* _COMPRUEBA LO APRENDIDO_
A. ¿Concuerdan con el cuaderno de ingesta de movie_cast.json estas afirmaciones? Responde sí o no a cada una y cita literalmente las palabras del cuaderno que lo deciden.
(i) En el esquema, el campo "characterName" se define como cadena de texto.
(ii) El archivo JSON se lee con la opción "multiLine" desactivada.
(iii) La columna "personId" pasa a llamarse "person_id".
B. Escribe la continuación del cuaderno de ingesta de movie_cast.json a partir de su última línea.

In [0]:
dbutils.widgets.text("p_environment", "")

In [0]:
dbutils.widgets.get("p_environment")
v_environment = dbutils.widgets.get("p_environment")
print(v_environment)

## Ingestion del archivo movie_cast.json

### Paso 1- Leer el archivo JSON usando "DataFrameReader" de Spark

In [0]:
from pyspark.sql.types import StructType, StructField, StringType, IntegerType

In [0]:
# {
#     "movieId": 285,
#     "personId": 85,
#     "characterName": "Captain Jack Sparrow",
#     "genderId": 2,
#     "castOrder": 0
#   }

movie_cast_schema = StructType(fields=[
    StructField("movieId", IntegerType(), True),
    StructField("personId", IntegerType(), True),
    StructField("characterName", StringType(), True),
    StructField("genderId", IntegerType(), True),
    StructField("castOrder", IntegerType(), True)

])


In [0]:
movie_cast_df = spark.read \
    .schema(movie_cast_schema) \
    .option("multiLine", True) \
    .json("/mnt/moviehistoryl/bronce/movie_cast.json")

In [0]:
movie_cast_df.printSchema()

In [0]:
movie_cast_df.display()

### Paso 2 - Cambiar el nombre de las columnas y añadir "ingestion_date" y "evironment"
1. "movieId" renombrar a "movie_id"
2. "personId" renombrar a "person_id"
3. "ChacarterName" renombrar a "character_name"

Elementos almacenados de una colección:

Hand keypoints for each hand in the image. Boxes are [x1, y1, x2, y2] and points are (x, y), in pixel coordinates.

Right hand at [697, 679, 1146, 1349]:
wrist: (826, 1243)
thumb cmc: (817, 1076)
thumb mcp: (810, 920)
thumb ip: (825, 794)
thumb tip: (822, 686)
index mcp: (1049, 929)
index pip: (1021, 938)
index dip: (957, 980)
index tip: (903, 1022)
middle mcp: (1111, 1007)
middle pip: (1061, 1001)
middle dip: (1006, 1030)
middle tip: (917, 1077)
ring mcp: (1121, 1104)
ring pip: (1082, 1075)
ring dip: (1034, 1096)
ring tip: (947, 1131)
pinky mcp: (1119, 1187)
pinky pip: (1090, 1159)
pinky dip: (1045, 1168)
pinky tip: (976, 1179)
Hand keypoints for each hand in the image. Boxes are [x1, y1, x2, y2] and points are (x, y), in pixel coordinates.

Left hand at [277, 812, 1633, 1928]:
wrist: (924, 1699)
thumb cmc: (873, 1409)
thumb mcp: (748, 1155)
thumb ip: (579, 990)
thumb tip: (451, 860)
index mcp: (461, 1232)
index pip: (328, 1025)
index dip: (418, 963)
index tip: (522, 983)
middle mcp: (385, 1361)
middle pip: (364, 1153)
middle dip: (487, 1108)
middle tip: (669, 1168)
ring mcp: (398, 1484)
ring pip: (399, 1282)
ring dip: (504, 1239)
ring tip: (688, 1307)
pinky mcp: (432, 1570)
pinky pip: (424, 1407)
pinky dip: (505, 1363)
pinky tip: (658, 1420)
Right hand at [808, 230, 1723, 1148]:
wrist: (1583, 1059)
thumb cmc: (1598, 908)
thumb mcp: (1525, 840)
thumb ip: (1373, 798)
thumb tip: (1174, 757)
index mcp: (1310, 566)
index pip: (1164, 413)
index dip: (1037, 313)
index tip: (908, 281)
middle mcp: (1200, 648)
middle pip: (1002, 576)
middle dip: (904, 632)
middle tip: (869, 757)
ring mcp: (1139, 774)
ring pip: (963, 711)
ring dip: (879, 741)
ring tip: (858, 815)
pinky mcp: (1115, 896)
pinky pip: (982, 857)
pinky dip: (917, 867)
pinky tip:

* _SOLUCIONES DEL EJERCICIO_
A.
(i) Sí: «StructField("characterName", StringType(), True)».
(ii) No: «.option("multiLine", True)».
(iii) Sí: «"personId" renombrar a "person_id"».

B.
4. Agregar las columnas "ingestion_date" y environment"


In [0]:
from pyspark.sql.functions import col, concat, current_timestamp, lit

In [0]:
movie_final_cast_df = movie_cast_df \
    .withColumnRenamed("movieId", "movie_id") \
    .withColumnRenamed("personId", "person_id") \
    .withColumnRenamed("characterName", "character_named") \
    .withColumn("ingestion_date", current_timestamp()) \
    .withColumn("environment", lit(v_environment)) \
    .drop(col("genderId"), col("castOrder"))

movie_final_cast_df.display()

### Paso 3 - Escribir la salida en formato parquet

In [0]:
movie_final_cast_df.write.mode("overwrite").parquet("/mnt/moviehistoryl/silver/movie_cast")

In [0]:
spark.read.parquet("/mnt/moviehistoryl/silver/movie_cast").display()

In [0]:
dbutils.notebook.exit("success")